• _TRY IT_:
Return every line of the listing below, unchanged, from its first line to the line holding "Barómetro INFORMA", that line included.
# # # # # # #
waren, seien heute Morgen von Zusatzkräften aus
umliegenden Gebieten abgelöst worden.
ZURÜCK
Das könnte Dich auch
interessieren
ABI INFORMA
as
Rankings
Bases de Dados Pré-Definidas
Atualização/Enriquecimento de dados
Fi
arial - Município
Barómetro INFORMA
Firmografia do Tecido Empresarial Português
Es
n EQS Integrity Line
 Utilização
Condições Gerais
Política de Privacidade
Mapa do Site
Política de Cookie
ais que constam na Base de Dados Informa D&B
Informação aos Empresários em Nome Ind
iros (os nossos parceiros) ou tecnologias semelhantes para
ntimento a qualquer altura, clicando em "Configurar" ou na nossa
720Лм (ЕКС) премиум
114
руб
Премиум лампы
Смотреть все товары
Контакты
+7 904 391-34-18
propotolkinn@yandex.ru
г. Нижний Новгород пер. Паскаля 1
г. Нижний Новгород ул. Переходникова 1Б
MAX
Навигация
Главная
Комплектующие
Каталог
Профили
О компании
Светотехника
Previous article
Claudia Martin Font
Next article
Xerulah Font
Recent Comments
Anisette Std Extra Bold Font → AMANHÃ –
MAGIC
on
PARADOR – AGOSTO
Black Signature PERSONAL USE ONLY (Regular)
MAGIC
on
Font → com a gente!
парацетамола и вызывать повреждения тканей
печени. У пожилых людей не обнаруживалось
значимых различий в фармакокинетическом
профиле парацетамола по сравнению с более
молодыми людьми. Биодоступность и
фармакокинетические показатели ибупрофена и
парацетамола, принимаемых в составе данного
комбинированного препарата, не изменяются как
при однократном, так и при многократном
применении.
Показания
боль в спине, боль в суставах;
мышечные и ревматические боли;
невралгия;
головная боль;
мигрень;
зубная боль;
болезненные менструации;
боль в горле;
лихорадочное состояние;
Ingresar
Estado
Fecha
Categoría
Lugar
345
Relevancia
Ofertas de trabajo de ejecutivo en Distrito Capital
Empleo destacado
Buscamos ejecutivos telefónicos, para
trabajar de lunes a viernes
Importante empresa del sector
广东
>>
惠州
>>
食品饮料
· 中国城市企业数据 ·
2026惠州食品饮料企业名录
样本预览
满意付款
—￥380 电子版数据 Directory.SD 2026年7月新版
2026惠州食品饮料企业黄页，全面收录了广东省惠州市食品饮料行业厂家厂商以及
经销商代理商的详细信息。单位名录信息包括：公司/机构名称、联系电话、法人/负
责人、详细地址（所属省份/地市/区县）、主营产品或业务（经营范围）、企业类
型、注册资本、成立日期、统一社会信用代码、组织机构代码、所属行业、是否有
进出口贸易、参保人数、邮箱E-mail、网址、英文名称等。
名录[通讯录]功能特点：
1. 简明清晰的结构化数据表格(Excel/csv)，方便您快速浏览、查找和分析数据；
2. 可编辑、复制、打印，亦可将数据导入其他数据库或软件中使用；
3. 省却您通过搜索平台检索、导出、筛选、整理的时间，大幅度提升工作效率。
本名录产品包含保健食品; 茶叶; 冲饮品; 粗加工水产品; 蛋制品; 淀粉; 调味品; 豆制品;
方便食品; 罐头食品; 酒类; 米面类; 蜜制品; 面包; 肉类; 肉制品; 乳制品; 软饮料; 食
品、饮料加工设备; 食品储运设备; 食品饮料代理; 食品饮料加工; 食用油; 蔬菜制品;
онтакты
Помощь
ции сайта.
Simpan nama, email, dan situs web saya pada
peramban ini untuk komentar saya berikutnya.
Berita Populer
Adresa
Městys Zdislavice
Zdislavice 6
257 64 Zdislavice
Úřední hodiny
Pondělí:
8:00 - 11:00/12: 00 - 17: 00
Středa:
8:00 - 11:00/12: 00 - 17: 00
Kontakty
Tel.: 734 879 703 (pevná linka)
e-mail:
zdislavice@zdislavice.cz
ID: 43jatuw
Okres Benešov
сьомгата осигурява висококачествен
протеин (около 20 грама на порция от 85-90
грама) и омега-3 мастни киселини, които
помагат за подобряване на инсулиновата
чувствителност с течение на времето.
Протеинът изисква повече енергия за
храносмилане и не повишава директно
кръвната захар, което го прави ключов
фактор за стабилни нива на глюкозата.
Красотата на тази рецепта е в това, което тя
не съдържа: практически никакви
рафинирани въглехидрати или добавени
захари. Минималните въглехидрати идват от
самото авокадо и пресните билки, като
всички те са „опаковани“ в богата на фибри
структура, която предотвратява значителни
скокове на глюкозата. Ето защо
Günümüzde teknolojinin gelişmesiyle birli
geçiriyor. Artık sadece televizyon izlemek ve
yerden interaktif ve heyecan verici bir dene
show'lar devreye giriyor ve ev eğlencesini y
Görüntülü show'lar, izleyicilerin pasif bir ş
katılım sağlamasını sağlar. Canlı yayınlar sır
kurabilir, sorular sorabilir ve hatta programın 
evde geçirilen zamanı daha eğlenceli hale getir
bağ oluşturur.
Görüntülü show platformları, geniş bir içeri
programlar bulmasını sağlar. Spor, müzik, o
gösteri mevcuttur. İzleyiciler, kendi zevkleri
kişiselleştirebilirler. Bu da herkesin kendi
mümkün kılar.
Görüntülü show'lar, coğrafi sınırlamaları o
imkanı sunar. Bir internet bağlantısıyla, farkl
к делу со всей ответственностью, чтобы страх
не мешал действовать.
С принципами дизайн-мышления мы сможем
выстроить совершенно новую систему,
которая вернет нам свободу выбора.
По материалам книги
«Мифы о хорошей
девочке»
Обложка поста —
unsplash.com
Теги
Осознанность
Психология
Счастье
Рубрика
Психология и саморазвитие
# # # # # # #
• _WRITTEN ANSWER_:
waren, seien heute Morgen von Zusatzkräften aus
umliegenden Gebieten abgelöst worden.
ZURÜCK
Das könnte Dich auch
interessieren
ABI INFORMA
as
Rankings
Bases de Dados Pré-Definidas
Atualização/Enriquecimento de dados
Fi
arial - Município
Barómetro INFORMA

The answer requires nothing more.